Sheikh Sultan bin Tahnoun Al Nahyan said Abu Dhabi was focused on attracting “five-star travellers” and would not target the mass tourism market.
Sheikh Sultan said the emirate wanted to tap niche markets where visitors would spend “10 times more” than average tourists.
“It is not about mass tourism here [in Abu Dhabi]. We are focused on the niche markets. But you need to remember one cultural visitor might spend 10 times more than a holiday visitor would spend,” he said, speaking on the sideline of the launch of the ADTA’s five-year plan for Abu Dhabi’s tourism industry.

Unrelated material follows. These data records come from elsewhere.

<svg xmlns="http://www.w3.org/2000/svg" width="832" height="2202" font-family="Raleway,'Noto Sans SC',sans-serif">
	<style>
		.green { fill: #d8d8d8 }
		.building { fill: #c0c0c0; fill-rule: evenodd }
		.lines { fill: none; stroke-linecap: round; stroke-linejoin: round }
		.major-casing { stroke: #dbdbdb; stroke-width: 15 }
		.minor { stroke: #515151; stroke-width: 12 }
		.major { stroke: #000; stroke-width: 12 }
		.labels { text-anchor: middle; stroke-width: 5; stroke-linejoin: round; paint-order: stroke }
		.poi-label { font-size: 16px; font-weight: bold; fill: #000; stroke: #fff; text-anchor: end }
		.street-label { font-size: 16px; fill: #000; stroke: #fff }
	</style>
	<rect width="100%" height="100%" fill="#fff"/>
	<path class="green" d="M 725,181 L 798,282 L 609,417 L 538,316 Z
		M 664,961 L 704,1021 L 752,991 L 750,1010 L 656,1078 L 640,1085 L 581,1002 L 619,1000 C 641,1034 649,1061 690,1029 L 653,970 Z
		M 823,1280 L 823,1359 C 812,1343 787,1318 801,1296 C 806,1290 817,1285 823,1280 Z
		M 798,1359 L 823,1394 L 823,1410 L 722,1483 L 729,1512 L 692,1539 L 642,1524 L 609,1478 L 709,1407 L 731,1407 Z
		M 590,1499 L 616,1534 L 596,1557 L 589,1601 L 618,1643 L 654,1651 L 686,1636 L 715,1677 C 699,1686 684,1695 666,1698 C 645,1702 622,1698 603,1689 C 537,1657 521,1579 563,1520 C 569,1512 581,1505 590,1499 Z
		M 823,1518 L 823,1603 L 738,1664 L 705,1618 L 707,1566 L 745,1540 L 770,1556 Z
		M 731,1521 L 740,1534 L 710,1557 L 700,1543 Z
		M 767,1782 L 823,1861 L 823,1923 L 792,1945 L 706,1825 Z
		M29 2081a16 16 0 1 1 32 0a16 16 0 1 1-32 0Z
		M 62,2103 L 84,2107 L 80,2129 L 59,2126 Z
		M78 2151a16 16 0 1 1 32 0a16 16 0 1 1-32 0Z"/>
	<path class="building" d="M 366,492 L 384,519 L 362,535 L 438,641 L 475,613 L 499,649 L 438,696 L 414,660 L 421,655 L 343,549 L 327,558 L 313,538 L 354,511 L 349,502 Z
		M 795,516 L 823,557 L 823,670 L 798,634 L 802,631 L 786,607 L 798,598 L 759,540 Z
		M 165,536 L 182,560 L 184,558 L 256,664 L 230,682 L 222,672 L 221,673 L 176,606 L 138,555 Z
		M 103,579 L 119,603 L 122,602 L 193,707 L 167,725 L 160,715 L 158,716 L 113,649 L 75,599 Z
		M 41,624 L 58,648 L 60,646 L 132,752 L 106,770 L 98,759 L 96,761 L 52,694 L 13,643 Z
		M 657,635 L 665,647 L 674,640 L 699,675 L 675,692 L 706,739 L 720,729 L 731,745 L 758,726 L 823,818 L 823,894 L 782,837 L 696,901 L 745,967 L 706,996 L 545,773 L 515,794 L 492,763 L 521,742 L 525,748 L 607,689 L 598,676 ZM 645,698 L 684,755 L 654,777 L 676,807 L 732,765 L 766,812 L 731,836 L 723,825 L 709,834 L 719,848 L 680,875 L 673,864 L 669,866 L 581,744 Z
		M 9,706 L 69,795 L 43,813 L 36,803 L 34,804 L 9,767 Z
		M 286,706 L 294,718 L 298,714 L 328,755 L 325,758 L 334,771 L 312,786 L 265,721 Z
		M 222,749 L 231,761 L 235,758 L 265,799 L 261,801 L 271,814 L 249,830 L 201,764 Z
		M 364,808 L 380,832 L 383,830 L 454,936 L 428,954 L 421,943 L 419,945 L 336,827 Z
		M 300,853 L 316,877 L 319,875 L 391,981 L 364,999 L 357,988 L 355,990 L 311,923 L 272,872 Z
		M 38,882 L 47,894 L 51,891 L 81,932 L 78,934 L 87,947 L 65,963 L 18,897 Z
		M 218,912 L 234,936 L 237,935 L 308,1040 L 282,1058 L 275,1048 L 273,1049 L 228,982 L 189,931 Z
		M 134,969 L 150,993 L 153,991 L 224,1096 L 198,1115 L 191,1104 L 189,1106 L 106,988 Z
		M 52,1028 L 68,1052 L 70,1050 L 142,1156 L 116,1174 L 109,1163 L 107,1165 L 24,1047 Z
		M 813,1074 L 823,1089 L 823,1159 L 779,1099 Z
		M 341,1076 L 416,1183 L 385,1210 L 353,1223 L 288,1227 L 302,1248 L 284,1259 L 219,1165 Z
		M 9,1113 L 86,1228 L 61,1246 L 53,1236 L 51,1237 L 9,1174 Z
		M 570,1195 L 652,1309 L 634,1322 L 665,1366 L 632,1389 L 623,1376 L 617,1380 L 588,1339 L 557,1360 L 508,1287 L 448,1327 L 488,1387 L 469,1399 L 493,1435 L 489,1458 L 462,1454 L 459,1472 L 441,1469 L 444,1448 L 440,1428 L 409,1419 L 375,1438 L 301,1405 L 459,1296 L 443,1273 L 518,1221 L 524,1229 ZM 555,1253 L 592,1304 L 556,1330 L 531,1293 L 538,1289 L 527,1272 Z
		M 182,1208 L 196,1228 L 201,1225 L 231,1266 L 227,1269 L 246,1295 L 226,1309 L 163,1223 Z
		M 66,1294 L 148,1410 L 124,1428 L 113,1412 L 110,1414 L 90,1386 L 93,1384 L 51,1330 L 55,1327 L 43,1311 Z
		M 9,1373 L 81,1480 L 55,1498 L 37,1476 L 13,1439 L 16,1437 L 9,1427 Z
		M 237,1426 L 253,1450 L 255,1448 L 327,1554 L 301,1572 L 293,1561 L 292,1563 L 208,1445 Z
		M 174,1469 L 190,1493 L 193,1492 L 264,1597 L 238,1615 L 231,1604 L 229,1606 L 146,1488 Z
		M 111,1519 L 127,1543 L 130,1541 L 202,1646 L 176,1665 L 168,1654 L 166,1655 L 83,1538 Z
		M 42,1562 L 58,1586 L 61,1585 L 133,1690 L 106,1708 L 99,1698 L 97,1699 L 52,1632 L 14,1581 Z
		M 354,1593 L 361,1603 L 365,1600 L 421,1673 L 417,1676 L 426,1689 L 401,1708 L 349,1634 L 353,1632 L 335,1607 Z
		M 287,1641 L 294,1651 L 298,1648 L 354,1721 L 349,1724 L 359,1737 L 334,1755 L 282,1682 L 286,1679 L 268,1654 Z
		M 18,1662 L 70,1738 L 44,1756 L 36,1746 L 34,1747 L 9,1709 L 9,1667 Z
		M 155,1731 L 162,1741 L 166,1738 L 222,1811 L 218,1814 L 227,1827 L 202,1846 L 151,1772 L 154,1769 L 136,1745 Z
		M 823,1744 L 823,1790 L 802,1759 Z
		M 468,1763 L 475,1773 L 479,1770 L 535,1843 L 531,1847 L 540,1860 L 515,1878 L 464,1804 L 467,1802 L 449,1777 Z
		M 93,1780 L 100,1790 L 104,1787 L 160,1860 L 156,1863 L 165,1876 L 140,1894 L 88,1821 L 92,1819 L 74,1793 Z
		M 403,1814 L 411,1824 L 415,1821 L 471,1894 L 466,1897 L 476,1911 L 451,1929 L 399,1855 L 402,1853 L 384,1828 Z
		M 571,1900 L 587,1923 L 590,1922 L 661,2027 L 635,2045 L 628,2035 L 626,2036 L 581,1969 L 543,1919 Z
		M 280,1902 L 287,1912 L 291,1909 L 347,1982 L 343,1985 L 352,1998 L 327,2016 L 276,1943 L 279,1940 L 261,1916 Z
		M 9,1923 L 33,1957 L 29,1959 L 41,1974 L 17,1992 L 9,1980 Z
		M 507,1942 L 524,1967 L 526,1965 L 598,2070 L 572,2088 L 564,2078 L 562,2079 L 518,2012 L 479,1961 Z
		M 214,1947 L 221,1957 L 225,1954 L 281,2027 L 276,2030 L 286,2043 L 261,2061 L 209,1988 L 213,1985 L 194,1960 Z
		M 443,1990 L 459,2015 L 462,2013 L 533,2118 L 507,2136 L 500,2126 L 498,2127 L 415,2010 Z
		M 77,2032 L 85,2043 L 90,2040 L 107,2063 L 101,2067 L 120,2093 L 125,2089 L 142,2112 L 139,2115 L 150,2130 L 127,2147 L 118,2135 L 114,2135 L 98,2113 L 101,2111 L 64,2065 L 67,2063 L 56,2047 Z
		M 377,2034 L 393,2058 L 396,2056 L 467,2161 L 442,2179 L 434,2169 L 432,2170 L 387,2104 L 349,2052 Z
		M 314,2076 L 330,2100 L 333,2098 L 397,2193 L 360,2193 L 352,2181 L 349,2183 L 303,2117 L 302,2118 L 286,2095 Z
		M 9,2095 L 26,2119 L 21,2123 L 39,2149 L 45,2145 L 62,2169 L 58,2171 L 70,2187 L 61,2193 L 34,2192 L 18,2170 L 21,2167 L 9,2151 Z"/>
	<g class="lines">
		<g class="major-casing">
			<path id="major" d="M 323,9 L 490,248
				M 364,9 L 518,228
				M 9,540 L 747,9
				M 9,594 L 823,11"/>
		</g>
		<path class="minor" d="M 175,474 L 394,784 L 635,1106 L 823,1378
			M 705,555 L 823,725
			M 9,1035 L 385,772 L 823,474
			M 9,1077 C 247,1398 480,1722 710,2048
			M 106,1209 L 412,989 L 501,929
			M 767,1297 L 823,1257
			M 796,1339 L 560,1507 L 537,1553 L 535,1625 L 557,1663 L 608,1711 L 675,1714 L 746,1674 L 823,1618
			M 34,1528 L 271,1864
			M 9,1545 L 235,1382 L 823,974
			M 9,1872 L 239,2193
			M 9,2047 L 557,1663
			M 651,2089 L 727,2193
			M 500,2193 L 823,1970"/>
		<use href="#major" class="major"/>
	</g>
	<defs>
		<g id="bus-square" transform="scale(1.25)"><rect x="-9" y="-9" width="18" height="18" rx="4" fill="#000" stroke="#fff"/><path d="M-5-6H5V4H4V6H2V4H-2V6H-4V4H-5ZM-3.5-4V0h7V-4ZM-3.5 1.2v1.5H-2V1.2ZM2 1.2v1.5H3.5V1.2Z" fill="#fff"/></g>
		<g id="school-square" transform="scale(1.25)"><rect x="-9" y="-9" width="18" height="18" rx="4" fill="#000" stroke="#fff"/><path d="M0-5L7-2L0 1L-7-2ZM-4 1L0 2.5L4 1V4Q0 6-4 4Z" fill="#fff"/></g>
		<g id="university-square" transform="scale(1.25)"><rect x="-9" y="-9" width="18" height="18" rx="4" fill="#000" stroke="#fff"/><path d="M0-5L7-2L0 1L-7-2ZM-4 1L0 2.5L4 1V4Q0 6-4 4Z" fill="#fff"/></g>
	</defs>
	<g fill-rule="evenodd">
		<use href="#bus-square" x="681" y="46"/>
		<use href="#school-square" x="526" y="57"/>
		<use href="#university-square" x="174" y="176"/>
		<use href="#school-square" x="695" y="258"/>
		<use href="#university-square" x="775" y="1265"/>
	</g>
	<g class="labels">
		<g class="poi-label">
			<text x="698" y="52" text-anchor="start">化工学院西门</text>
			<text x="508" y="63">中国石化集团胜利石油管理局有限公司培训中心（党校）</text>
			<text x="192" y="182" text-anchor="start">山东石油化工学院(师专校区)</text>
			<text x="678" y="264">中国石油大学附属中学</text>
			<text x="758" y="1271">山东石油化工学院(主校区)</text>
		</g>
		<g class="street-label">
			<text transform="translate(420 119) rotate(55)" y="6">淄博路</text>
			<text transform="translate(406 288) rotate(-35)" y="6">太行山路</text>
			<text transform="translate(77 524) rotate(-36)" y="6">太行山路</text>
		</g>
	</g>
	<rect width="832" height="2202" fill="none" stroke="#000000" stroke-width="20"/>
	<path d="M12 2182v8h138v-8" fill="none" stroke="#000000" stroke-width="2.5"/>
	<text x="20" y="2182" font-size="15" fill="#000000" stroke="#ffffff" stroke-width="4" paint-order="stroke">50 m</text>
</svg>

The ADTA said it would focus on beach, nature, culture, sports, adventure and business tourism.
Sheikh Sultan said Abu Dhabi was taking a “managed approach” to its tourism industry.
He said the emirate had looked from the Indian subcontinent to North Africa to learn from other countries’ tourism strategies.
Under the five-year plan, Abu Dhabi plans to increase the number of hotel rooms in the emirate to 25,000 by the end of 2012 to cope with a projected 2.7 million annual tourists.
The ADTA said the figures were a significant increase of previous forecasts made in 2004, which projected 21,000 hotel rooms and 2.4 million tourists by 2012.
Currently Abu Dhabi has around 12,000 available hotel room and 1.4 million tourists visiting the UAE capital annually.
To spur this growth, the ADTA said it planned to open international offices in seven countries by 2012, including Australia, China and Italy. The ADTA already has offices in the UK, Germany and France.
The authority plans to roll out some 135 initiatives aimed at enhancing “product integrity”, including the introduction of a new hotel classification star rating system, it said.
Visa restrictions will be simplified as well to make it easier for people to visit the emirate, it added.
Abu Dhabi is currently building numerous tourism attractions, including the Yas Island Formula One race track, the boutique Desert Islands Resort on Sir Bani Yas Island and the Qasr Al Sarab desert retreat in the Liwa Desert.
The emirate is also building five museums on Saadiyat island, including the Louvre Abu Dhabi, the Sheikh Zayed National Museum, the Guggenheim Abu Dhabi contemporary arts museum, a performing arts centre, a maritime museum and a number of arts pavilions.